** SOURCE DATA follows **
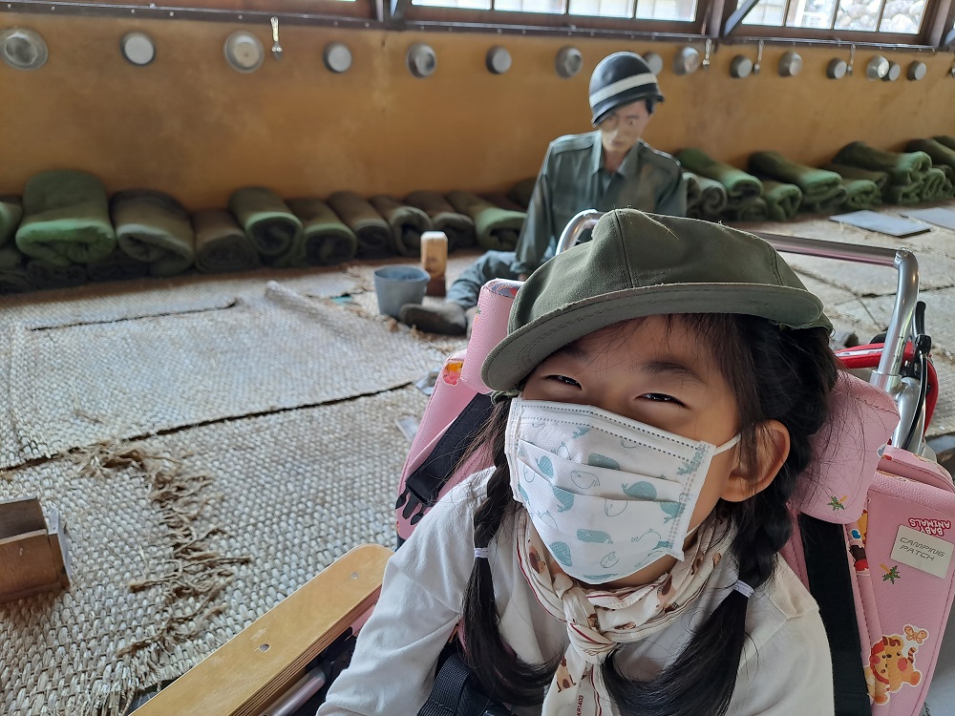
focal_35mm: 24
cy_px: 358
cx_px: 478
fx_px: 662
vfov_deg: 56.8
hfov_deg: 71.6
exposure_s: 1/60
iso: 64
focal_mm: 5.23
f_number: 1.8
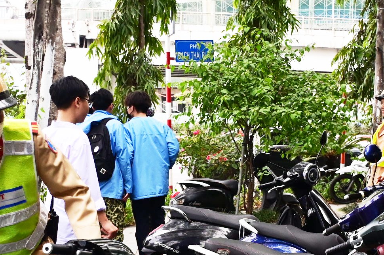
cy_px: 207
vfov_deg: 19.5
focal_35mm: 69
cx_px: 222
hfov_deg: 29.2
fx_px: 736
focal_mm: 23
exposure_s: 1/200
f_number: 3.8
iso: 1600
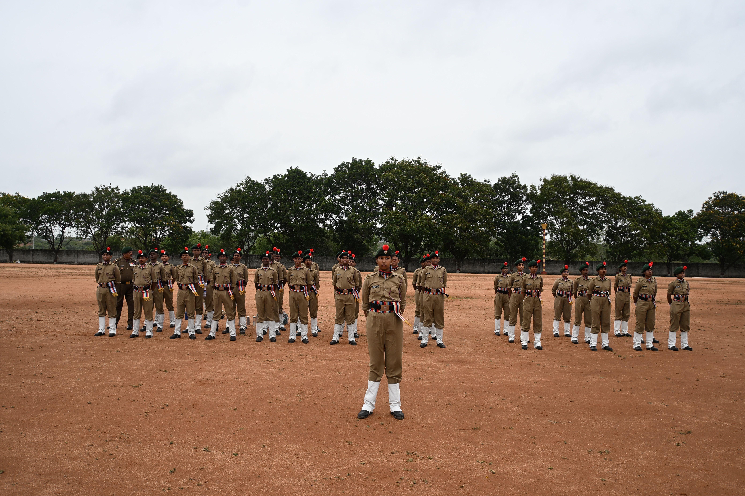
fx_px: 947
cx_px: 372
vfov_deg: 29.4
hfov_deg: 43.0
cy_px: 248
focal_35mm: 46
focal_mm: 30.5
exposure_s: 1/320
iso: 100
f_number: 9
** End of SOURCE DATA **
## ACTION ITEM
Give an exact copy of the listing above that leaves out every picture.

## RESPONSE TO THE EXERCISE
focal_35mm: 24
cy_px: 358
cx_px: 478
fx_px: 662
vfov_deg: 56.8
hfov_deg: 71.6
exposure_s: 1/60
iso: 64
focal_mm: 5.23
f_number: 1.8
cy_px: 207
vfov_deg: 19.5
focal_35mm: 69
cx_px: 222
hfov_deg: 29.2
fx_px: 736
focal_mm: 23
exposure_s: 1/200
f_number: 3.8
iso: 1600
fx_px: 947
cx_px: 372
vfov_deg: 29.4
hfov_deg: 43.0
cy_px: 248
focal_35mm: 46
focal_mm: 30.5
exposure_s: 1/320
iso: 100
f_number: 9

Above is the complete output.